-------- Exercise data
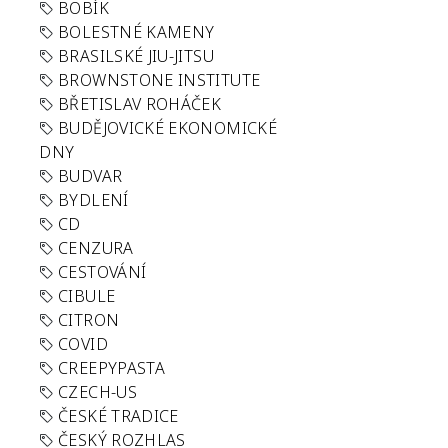
BOBÍK
BOLESTNÉ KAMENY
BRASILSKÉ JIU-JITSU
BROWNSTONE INSTITUTE
BŘETISLAV ROHÁČEK
BUDĚJOVICKÉ EKONOMICKÉ
DNY
BUDVAR
BYDLENÍ
CD
CENZURA
CESTOVÁNÍ
CIBULE
CITRON
COVID
CREEPYPASTA
CZECH-US
ČESKÉ TRADICE
ČESKÝ ROZHLAS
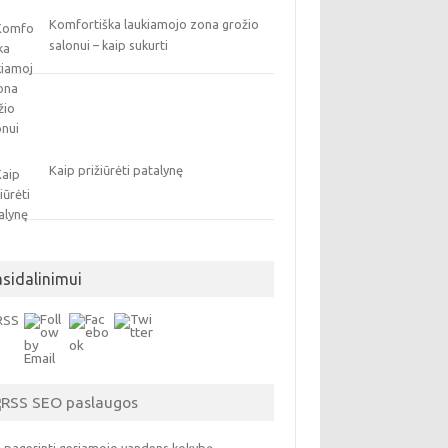
Komfortiška laukiamojo zona grožio
salonui – kaip sukurti
Kaip prižiūrėti patalynę
asidalinimui
SEO paslaugos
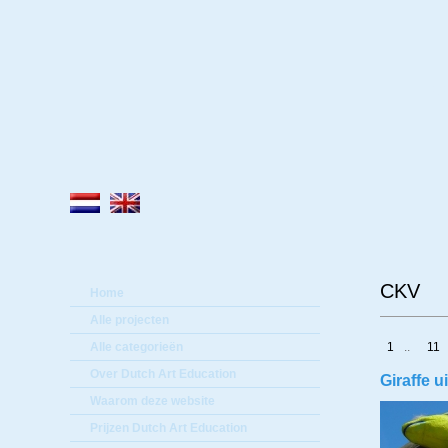
Lee
CKV
Home
Alle projecten
Alle categorieën
1
..
11
Over Dutch Art Education
Giraffe 
Waarom deze website
Prijzen Dutch Art Education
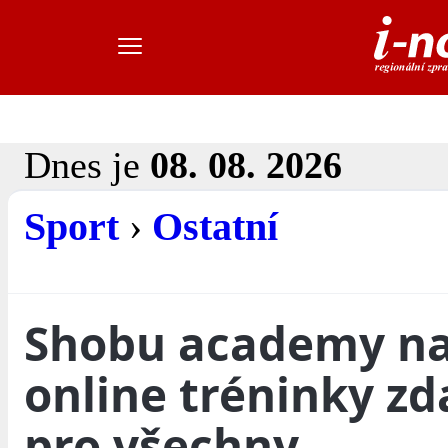
Dnes je
08. 08. 2026
Sport
›
Ostatní
Shobu academy na
online tréninky z
pro všechny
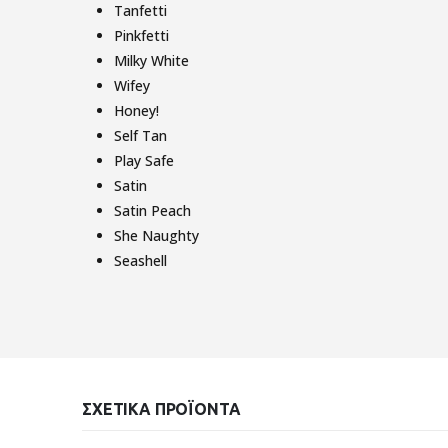
Tanfetti
Pinkfetti
Milky White
Wifey
Honey!
Self Tan
Play Safe
Satin
Satin Peach
She Naughty
Seashell
ΣΧΕΤΙΚΆ ΠΡΟΪΌΝΤΑ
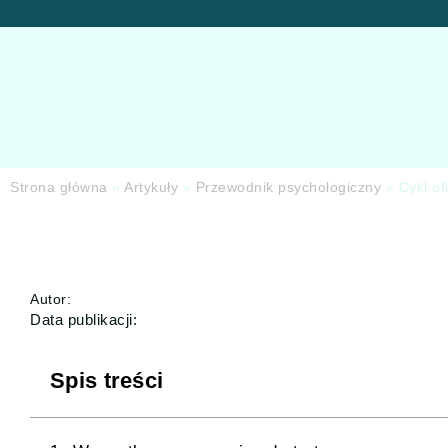
Strona główna
»
Artykuły
»
Przewodnik psychologiczny
»
Cykl of
Autor:
Data publikacji:
Spis treści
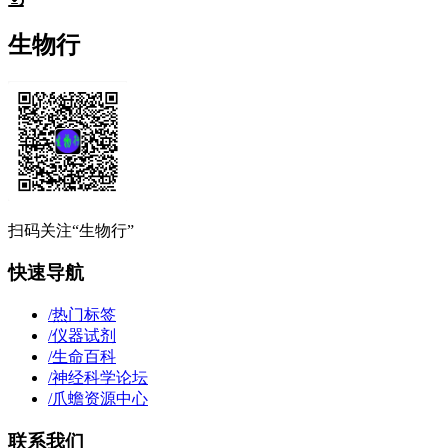
生物行
扫码关注“生物行”
快速导航
/
热门标签
/
仪器试剂
/
生命百科
/
神经科学论坛
/
爪蟾资源中心
联系我们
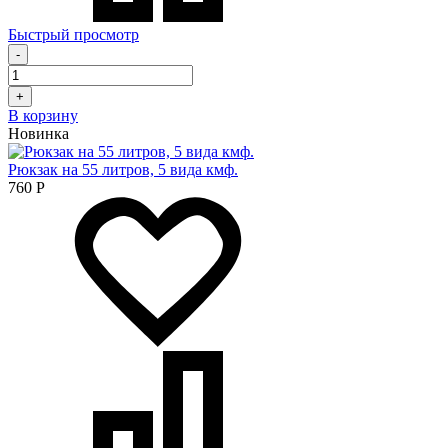
Быстрый просмотр
-
+
В корзину
Новинка
Рюкзак на 55 литров, 5 вида кмф.
760
Р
----------------
The line with "Kaip prižiūrėti patalynę" marks the start, and the last line of the material marks the end. Reproduce exactly those two lines and every line between them, without the pictures.

Kaip prižiūrėti patalynę
asidalinimui
SEO paslaugos
Lee
CKV
Home
Alle projecten
Alle categorieën
1
..
11
Over Dutch Art Education
Giraffe 
Waarom deze website
Prijzen Dutch Art Education
Dnes je
08. 08. 2026
Sport
›
Ostatní
Shobu academy na
online tréninky z
pro všechny
Tanfetti
Pinkfetti
Milky White
Wifey
Honey!
Self Tan
Play Safe
Satin
Satin Peach
She Naughty
Seashell
ΣΧΕΤΙΚΆ ΠΡΟΪΌΝΤΑ
Strona główna
»
Artykuły
»
Przewodnik psychologiczny
»
Cykl of
Autor:
Data publikacji:
Spis treści
生物行
扫码关注“生物行”
快速导航
/
热门标签
/
仪器试剂
/
生命百科
/
神经科学论坛
/
爪蟾资源中心
联系我们
Быстрый просмотр
-
+
В корзину
Новинка
Рюкзак на 55 литров, 5 вида кмф.
760
Р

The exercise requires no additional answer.